Desde 75, arquitetos propõem projetos para o local, mas idéias esbarram na falta de recursos e no impacto no trânsito

Sonho de demolir o Minhocão faz 30 anos

DA REPORTAGEM LOCAL

O prefeito havia sido empossado pouco tempo antes quando foi procurado por um arquiteto. Com uma série de argumentos, o profissional sugeriu ao político que demolisse o elevado Costa e Silva, popularmente conhecido como Minhocão e criticado como uma das obras mais feias de São Paulo. O prefeito, porém, nem sequer levou a idéia a sério. Pensando no custo político que a decisão lhe causaria, respondeu, brincando: "Você está querendo derrubar o Minhocão ou me derrubar?"
A anedota é real, e quem a conta é Roberto Mac Fadden, que ouviu o bem-humorado -mas direto- "não" do então prefeito Olavo Setúbal. A demolição do elevado, afirma ele, era necessária para a ampliação do metrô rumo à Barra Funda, zona oeste da cidade. "A linha precisou seguir um caminho tortuoso e mais caro devido ao Minhocão", diz o arquiteto. O elevado foi inaugurado por Paulo Maluf em 1971, e essa foi a primeira proposta feita à prefeitura para destruí-lo. O ano? 1975.

## Dados fornecidos

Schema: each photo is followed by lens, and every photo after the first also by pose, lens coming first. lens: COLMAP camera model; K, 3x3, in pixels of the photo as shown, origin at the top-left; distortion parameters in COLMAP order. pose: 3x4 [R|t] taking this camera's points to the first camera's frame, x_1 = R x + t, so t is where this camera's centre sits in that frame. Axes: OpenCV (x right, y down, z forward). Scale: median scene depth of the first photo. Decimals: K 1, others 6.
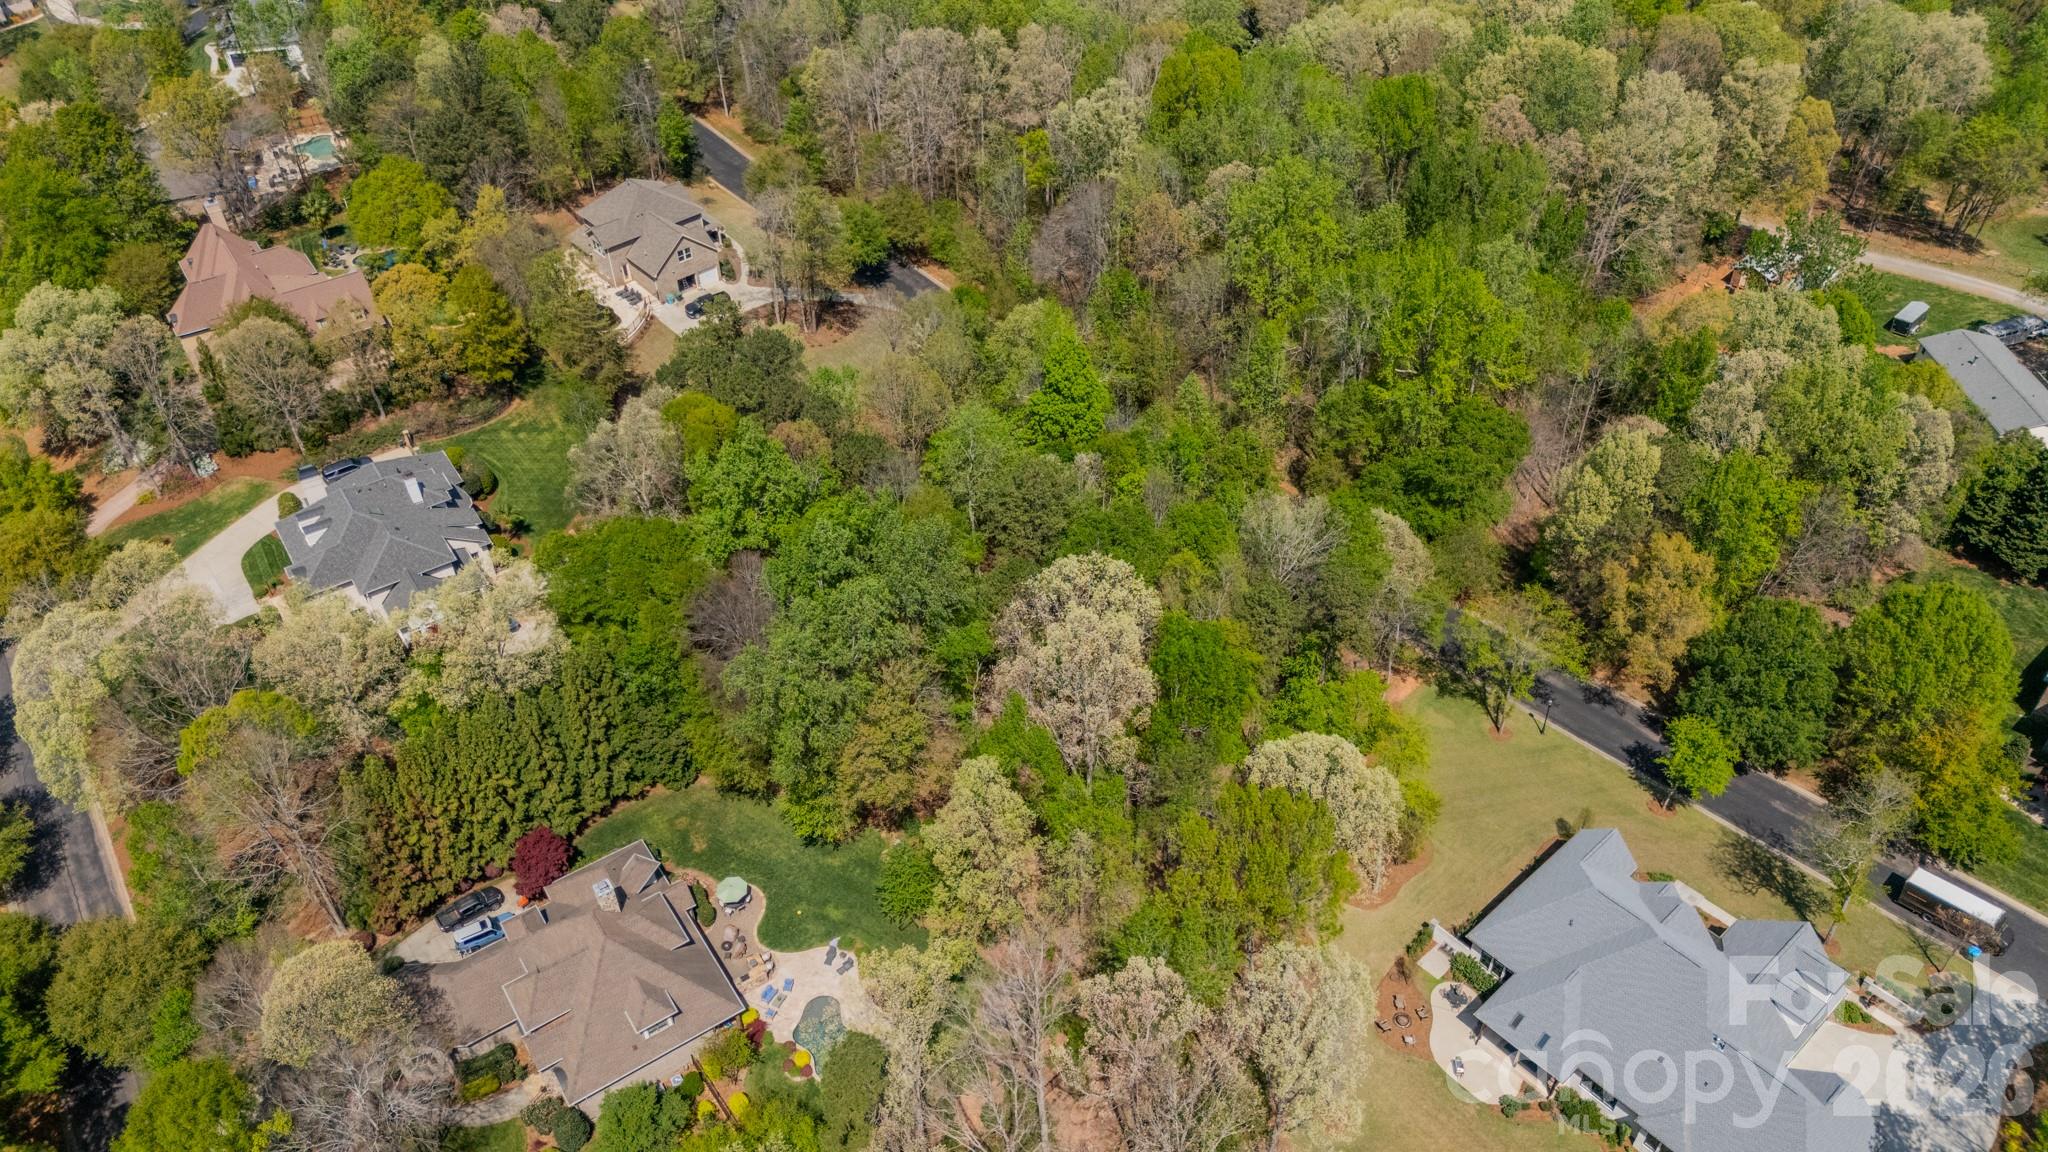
lens RADIAL K [[1520.0, 0, 1015.6], [0, 1520.0, 583.8], [0, 0, 1]] dist [0.066103, -0.060957]
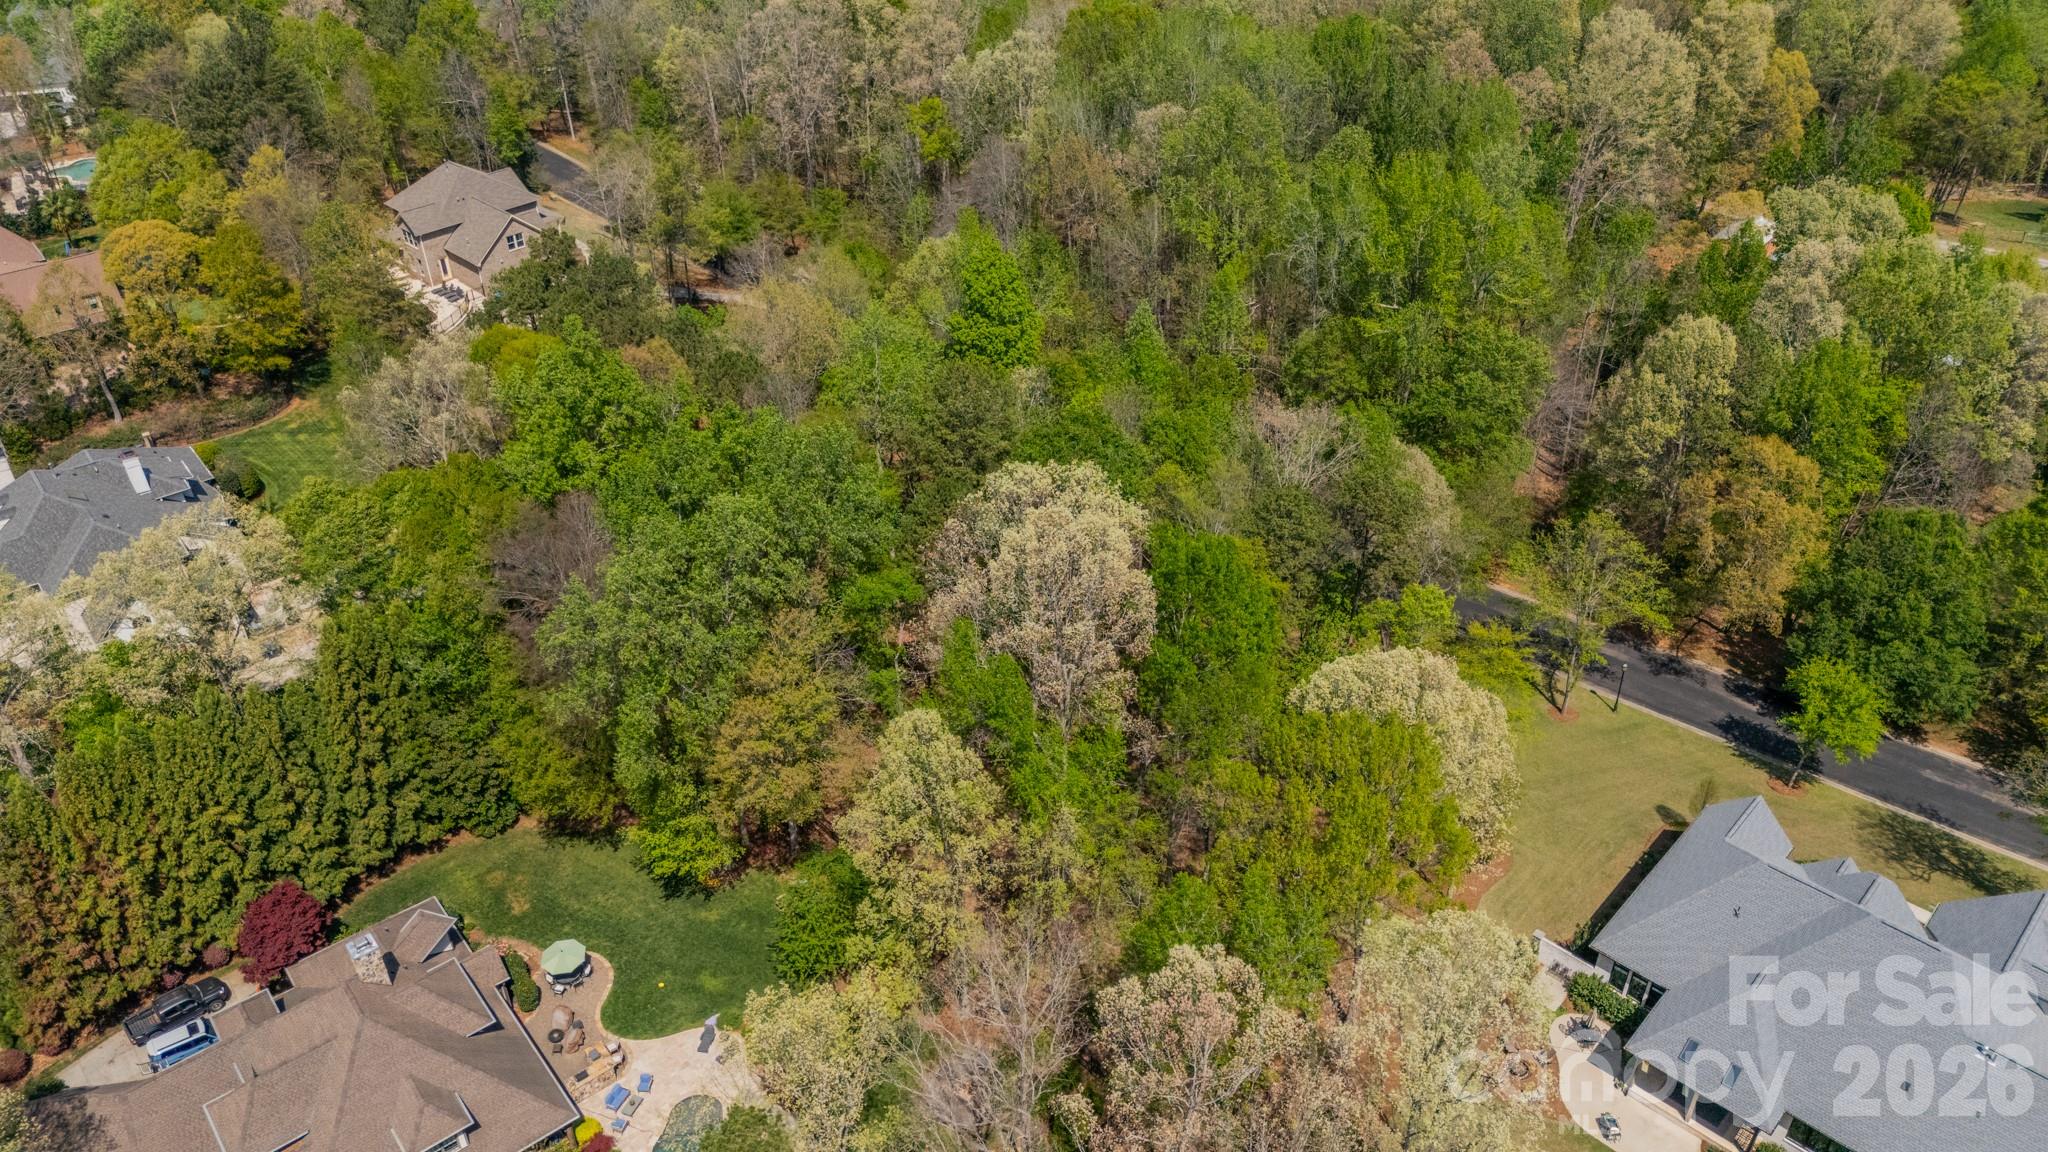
lens RADIAL K [[1520.0, 0, 1025.3], [0, 1520.0, 583.9], [0, 0, 1]] dist [0.066103, -0.060957]
pose [[0.995703, -0.039207, 0.083901, -0.024574], [0.048605, 0.992396, -0.113087, 0.116083], [-0.078829, 0.116679, 0.990036, 0.251262]]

## Lista de atividades
1. Segundo o trecho sobre o Minhocão, quem inaugurou o elevado e em que ano?
2. Reproduza do trecho sobre o Minhocão tudo o que vai de "A anedota é" até "O ano? 1975.".

## Lista de respostas
1. Paulo Maluf, em 1971.

2.
A anedota é real, e quem a conta é Roberto Mac Fadden, que ouviu o bem-humorado -mas direto- "não" do então prefeito Olavo Setúbal. A demolição do elevado, afirma ele, era necessária para a ampliação do metrô rumo à Barra Funda, zona oeste da cidade. "A linha precisou seguir um caminho tortuoso e mais caro devido ao Minhocão", diz o arquiteto. O elevado foi inaugurado por Paulo Maluf em 1971, e essa foi a primeira proposta feita à prefeitura para destruí-lo. O ano? 1975.